In this Vue tutorial we learn how to use TypeScript in Vue instead of Javascript.

We cover how to add TypeScript support, defining components, type inference and explicit typing computed properties and props.

Lesson Project

We can set up TypeScript in Vue in multiple ways.

  • Add it to an existing project with vue add typescript. We cover this process at the end of the lesson .
  • Generate a new project and select TypeScript support.

To keep things simple, we’ll generate a new project with the following choices.

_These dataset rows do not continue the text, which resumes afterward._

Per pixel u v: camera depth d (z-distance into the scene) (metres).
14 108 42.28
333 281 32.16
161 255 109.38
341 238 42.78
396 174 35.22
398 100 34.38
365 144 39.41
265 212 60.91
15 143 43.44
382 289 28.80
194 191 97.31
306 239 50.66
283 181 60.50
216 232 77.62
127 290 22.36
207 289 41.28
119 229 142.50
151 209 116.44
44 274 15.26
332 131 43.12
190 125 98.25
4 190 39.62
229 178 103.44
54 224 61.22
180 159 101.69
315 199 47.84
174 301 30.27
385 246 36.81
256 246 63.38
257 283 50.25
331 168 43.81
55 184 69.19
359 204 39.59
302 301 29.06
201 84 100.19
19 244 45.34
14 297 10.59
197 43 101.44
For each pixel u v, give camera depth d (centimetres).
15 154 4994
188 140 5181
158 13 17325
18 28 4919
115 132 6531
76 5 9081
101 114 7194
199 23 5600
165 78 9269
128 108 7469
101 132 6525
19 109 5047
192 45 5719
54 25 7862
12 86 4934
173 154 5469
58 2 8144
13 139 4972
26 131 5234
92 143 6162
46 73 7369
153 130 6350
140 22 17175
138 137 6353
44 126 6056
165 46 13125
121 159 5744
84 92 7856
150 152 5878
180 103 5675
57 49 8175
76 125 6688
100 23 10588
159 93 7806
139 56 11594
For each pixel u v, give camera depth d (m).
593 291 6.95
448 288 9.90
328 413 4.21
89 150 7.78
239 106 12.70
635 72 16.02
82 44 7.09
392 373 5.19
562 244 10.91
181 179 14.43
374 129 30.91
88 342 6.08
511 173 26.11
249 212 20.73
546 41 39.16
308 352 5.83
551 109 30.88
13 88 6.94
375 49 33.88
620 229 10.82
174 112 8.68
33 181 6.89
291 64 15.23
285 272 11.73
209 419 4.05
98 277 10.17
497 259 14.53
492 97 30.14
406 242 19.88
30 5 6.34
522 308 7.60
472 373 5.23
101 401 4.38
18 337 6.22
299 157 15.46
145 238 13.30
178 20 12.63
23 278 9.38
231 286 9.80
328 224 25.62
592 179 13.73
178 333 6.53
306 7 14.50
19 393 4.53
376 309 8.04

We want to Manually select features

Example:
? Please pick a preset:
  Default ([Vue 2] babel, eslint)
  Default (Vue 3) ([Vue 3] babel, eslint)
> Manually select features

Choose TypeScript

Example:
? Please pick a preset: Manually select features
? Check the features needed for your project:
 (*) Choose Vue version
 (*) Babel
>(*) TypeScript
 ( ) Progressive Web App (PWA) Support
 ( ) Router
 ( ) Vuex
 ( ) CSS Pre-processors
 (*) Linter / Formatter
 ( ) Unit Testing
 ( ) E2E Testing

To keep things simple, we’ll choose n for class-style component syntax.

Example:
? Use class-style component syntax? (y/N) n

We’ll add Babel for transpiling etc. with y.

Example:
? Use Babel alongside TypeScript? (Y/n) y

tip If you’re using VSCode as your editor, you can cd into your new project and run the following command to open the project in the editor.

Command:
# change directory
# into 'projectname'
cd projectname

# open current directory
# in visual studio code
code .

Editors

If you’re developing Vue applications with TypeScript, it’s recommended to use either Visual Studio Code (free) or Webstorm (commercial) editors. Both editors have integrated support for TypeScript.

Visual Studio Code Plugin

If you’re using VSCode as your editor, we recommend using the free Vetur or Volar extension, which provides additional features like TypeScript inference inside components.

What is TypeScript?

TypeScript is a strongly typed superset of ES6+ Javascript. It’s designed by Microsoft for large-scale Javascript application development and compiles back to plain ES6+ Javascript.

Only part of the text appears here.